L'incubo di un mondo disegnato a immagine di Davigo
Agenti provocatori, molte manette, niente stato di diritto
Roma. Poiché non maneggia le astrattezze delicate del dubbio, ma vive di sole certezze, allora dice con svagata innocenza che “l’Italia è corrotta e gli agenti provocatori sono indispensabili”. E mentre pronuncia queste parole, intervistato da Repubblica, lascia pure intendere che i cauti, gratta gratta, sono dei mezzi collusi. E insomma per il dottor Piercamillo Davigo tutti quelli che un po’ temono la figura dell’agente provocatore, l’incaricato dallo stato di misurare il grado di corruttibilità e integrità morale di ciascuno di noi, ebbene tutte queste persone, sotto sotto, giudici, avvocati e professori di Diritto, sono in realtà degli amici dei criminali. E’ un’evoluzione di quanto diceva padre Pintacuda, il gesuita palermitano secondo il quale il sospetto è l’anticamera della verità: dubbio, cautela, limiti e garanzie non sono che il lubrificante della delinquenza.
E così, di conseguenza, il dottor Davigo finisce col disegnare nell’aria i tratti del suo vero bersaglio, che non è certo il delinquente (quello è solo una questione di tempo: verrà arrestato), ma è piuttosto un tipo che somiglia a Davigo, che si muove nel suo stesso ambiente, eppure la pensa in modo diametralmente opposto, cioè Raffaele Cantone, il capo dell’Autorità anticorruzione, che tre giorni fa scriveva al Corriere della Sera: “Uno stato che mette alla prova il cittadino per tentarlo e punirlo se cade in tentazione non riflette un concetto di giustizia liberale”. Non a caso, allo stato di diritto citato da Cantone, Davigo contrappone su Repubblica la mostruosità del Leviatano: “Thomas Hobbes ha scritto che il termine tirannia significa né più né meno ciò che significa sovranità. Solo che chi è in collera con il sovrano lo chiama tiranno”. E insomma Locke, dice Davigo, può andare a farsi friggere, tutte bazzecole, sottigliezze: la tirannia e il totalitarismo non esistono di per sé, sono soltanto nell’occhio di guarda. Dunque se hai paura dell’agente provocatore è perché temi di essere scoperto. E infatti per il dottor Davigo i controlli preventivi, quelli messi in campo dall’Anac, sono una complicazione inutile, solo un impedimento al libero sfogo delle manette, quasi una scusa per non arrestare i delinquenti. Le cose dovrebbero andare per le spicce, poche ciance, dice Davigo: “Per contrastare la corruzione bisogna mandare i poliziotti a offrire denaro ai politici e arrestare chi accetta”. Perché fare mille leggi, codici e controlli, quando basta avere in una tasca la mazzetta e nell’altra le manette? Perché evitare i crimini, quando puoi indurli?
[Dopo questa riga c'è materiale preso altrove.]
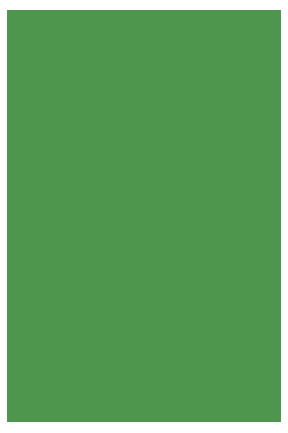
<source format=gts>
G04*
G04 #@! TF.GenerationSoftware,Altium Limited,Altium Designer,24.1.2 (44)*
G04*
G04 Layer_Color=8388736*
%FSLAX44Y44*%
%MOMM*%
G71*
G04*
G04 #@! TF.SameCoordinates,CE4EC833-A4B3-435F-913A-33A71637FA1F*
G04*
G04*
G04 #@! TF.FilePolarity,Negative*
G04*
G01*
G75*
%ADD15R,1.0000X4.5600*%
%ADD16R,0.8500X4.5600*%
%ADD17R,0.7500X0.9000*%
%ADD19R,0.9906X2.0066*%
%ADD20R,0.2032X0.7112*%
%ADD21R,0.7112X0.2032*%
%ADD22R,0.3048X0.8128*%
%ADD23R,0.8128X0.2794*%
%ADD24R,0.2794X0.8128*%
%ADD25R,0.2794X1.0160*%
%ADD26R,0.5000X0.4000*%
%ADD27R,2.5022X5.5031*%
%ADD29R,4.5600X1.0000*%
%ADD30R,4.5600X0.8500*%
%ADD31R,23.2410X34.9250*%
%ADD32R,2.3500X2.3500*%
%ADD33R,1.0700X0.8900*%
%ADD34R,1.7500X1.7500*%
%ADD35C,1.7500*%
%ADD36C,1.1500*%
%ADD37C,2.2000*%
%ADD38R,2.2000X2.2000*%
%ADD39R,1.7500X1.7500*%
%ADD40C,1.4200*%
%ADD41C,0.6580*%
D15*
X718350Y1101090D02*
D03*
X665950D02*
D03*
D16*
X692150D02*
D03*
D17*
X708310Y951230D02*
D03*
X696310D02*
D03*
D19*
X690880Y1043178D02*
D03*
D20*
X685800Y1060196D02*
D03*
X690880D02*
D03*
X695960D02*
D03*
Y1026160D02*
D03*
X690880D02*
D03*
X685800D02*
D03*
D21*
X702818Y1053338D02*
D03*
Y1048258D02*
D03*
Y1043178D02*
D03*
Y1038098D02*
D03*
Y1033018D02*
D03*
X678942D02*
D03*
Y1038098D02*
D03*
Y1043178D02*
D03*
Y1048258D02*
D03*
Y1053338D02*
D03*
D22*
X692904Y989330D02*
D03*
D23*
X700405Y994331D02*
D03*
Y989330D02*
D03*
Y984329D02*
D03*
X681355D02*
D03*
Y989330D02*
D03*
Y994331D02*
D03*
D24*
X695881Y974852D02*
D03*
X690880D02*
D03*
X685879D02*
D03*
Y1003808D02*
D03*
X690880D02*
D03*
D25*
X695881Y1002792D02*
D03*
D26*
X654050Y981330D02*
D03*
Y989330D02*
D03*
D27*
X746779Y908050D02*
D03*
X699770D02*
D03*
D29*
X770890Y963130D02*
D03*
Y1015530D02*
D03*
D30*
Y989330D02*
D03*
D31*
X681355Y955675D02*
D03*
D32*
X784680Y856461D02*
D03*
X698680D02*
D03*
Y811461D02*
D03*
X784680D02*
D03*
D33*
X735330Y989330D02*
D03*
Y976930D02*
D03*
D34*
X647700Y923290D02*
D03*
X594360D02*
D03*
D35*
X647700Y897890D02*
D03*
Y872490D02*
D03*
X626110Y817880D02*
D03*
X600710D02*
D03*
X594360Y897890D02*
D03*
Y872490D02*
D03*
D36*
X741680Y841461D02*
D03*
Y791461D02*
D03*
D37*
X633730Y1014730D02*
D03*
Y963930D02*
D03*
X582930D02*
D03*
Y1014730D02*
D03*
D38*
X608330Y989330D02*
D03*
D39*
X651510Y817880D02*
D03*
D40*
X662940Y1043940D02*
D03*
X647700Y923290D02*
D03*
X594360D02*
D03*
X669290Y967740D02*
D03*
X715010D02*
D03*
X713740Y1007110D02*
D03*
X666750D02*
D03*
D41*
X690880Y989330D02*
D03*
M02*

</source>
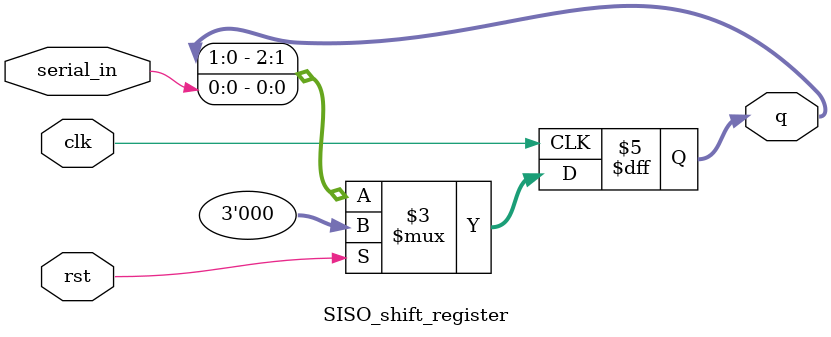
<source format=v>
module SISO_shift_register (
    input  wire clk,     
    input  wire rst,     
    input  wire serial_in, 
    output reg  [2:0] q   
);

always @(posedge clk) begin
    if (rst)
        q <= 3'b000;          
    else
        q <= {q[1:0], serial_in}; 
end

endmodule

</source>
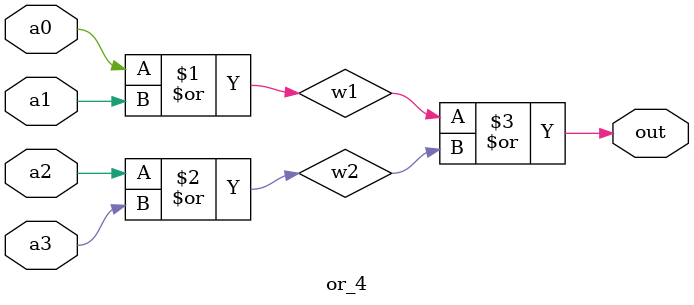
<source format=v>
module mux(output out, input d0, input d1, input d2, input d3, input s1, input s0);
    wire n1, n0, w1, w2, w3, w4;
    not (n1, s1);
    not (n0, s0);
    and_3 a0 (w1, n1, n0, d0);
    and_3 a1 (w2, n1, s0, d1);
    and_3 a2 (w3, s1, n0, d2);
    and_3 a3 (w4, s1, s0, d3);
    or_4 r0 (out, w1, w2, w3, w4);
endmodule

module and_3(output out, input b, input c, input d);
    wire w1;
    and (w1, b, c);
    and (out, w1, d);
endmodule

module or_4(output out, input a0, input a1, input a2, input a3);
    wire w1, w2;
    or (w1, a0, a1);
    or (w2, a2, a3);
    or (out, w1, w2);
endmodule

</source>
Lo chiamano il dottor sottile, ma forse il dottor Davigo non è poi così sofisticato. In diverse occasioni ha lui stesso raccontato che il diritto, più che averlo appreso dai codici di procedura e dai testi universitari, lo ha imparato da bambino a suon di ceffoni. “Quando avevo cinque anni mi hanno insegnato in una sola occasione due concetti giuridici fondamentali. Giocavo a tirare i sassi contro un muro. E mi hanno detto ‘smettila che finirai per rompere un vetro’. Io ho continuato, finché non mi è arrivato un ceffone tremendo. Accompagnato dalla frase: ‘Così impari’. Questa è la funzione rieducativa della pena. Io mi sono messo a piangere dicendo: ‘Non l’ho mica fatto apposta’. A quel punto me n’è arrivato un altro più forte: ‘Ci mancherebbe!’. E lì ho capito la differenza tra dolo e colpa”. Poi da adulto il dottor sottile ha sostituito gli schiaffi con le manette. E con la storia dell’agente provocatore adesso fa un ulteriore passo in avanti. Lui non dice ai bambini di non tirare le pietre, ma gliele offre per vedere se meritano di essere arrestati.